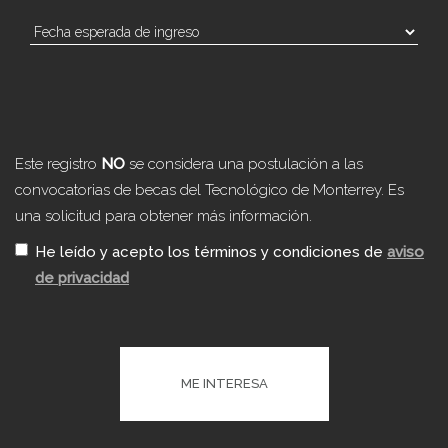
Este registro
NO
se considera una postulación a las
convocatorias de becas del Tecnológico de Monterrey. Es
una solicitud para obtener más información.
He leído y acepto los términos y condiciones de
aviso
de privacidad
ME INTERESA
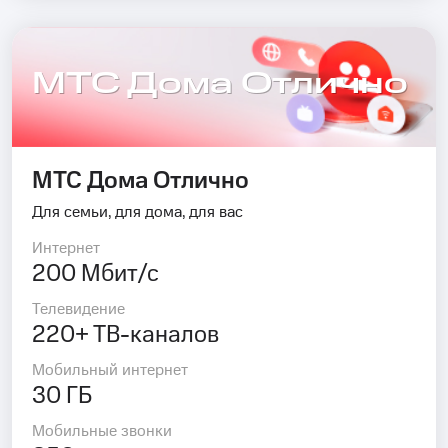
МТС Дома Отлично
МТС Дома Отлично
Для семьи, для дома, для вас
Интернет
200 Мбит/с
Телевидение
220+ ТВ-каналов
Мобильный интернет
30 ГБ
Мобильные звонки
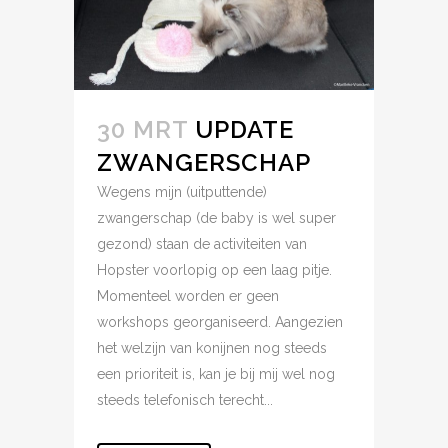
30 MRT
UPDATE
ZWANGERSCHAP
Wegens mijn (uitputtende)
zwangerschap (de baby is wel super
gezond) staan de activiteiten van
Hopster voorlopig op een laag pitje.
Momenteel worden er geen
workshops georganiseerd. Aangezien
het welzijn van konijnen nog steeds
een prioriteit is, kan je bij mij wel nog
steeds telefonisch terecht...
= = = = =
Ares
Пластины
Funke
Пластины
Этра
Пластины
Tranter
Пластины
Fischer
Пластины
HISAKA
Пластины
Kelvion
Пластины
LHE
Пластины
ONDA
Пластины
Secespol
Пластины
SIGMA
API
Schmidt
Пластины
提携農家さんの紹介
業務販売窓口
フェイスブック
= = = = =
**Work instructions**.
Copy nothing but the lines above from the one with "Este registro" to the one with "steeds telefonisch terecht...", inclusive, word for word. Leave every picture out.

**Expected answer**.
Este registro
NO
se considera una postulación a las
convocatorias de becas del Tecnológico de Monterrey. Es
una solicitud para obtener más información.
He leído y acepto los términos y condiciones de
aviso
de privacidad
ME INTERESA
МТС Дома Отлично
МТС Дома Отлично
Для семьи, для дома, для вас
Интернет
200 Мбит/с
Телевидение
220+ ТВ-каналов
Мобильный интернет
30 ГБ
Мобильные звонки
30 MRT
UPDATE
ZWANGERSCHAP
Wegens mijn (uitputtende)
zwangerschap (de baby is wel super
gezond) staan de activiteiten van
Hopster voorlopig op een laag pitje.
Momenteel worden er geen
workshops georganiseerd. Aangezien
het welzijn van konijnen nog steeds
een prioriteit is, kan je bij mij wel nog
steeds telefonisch terecht...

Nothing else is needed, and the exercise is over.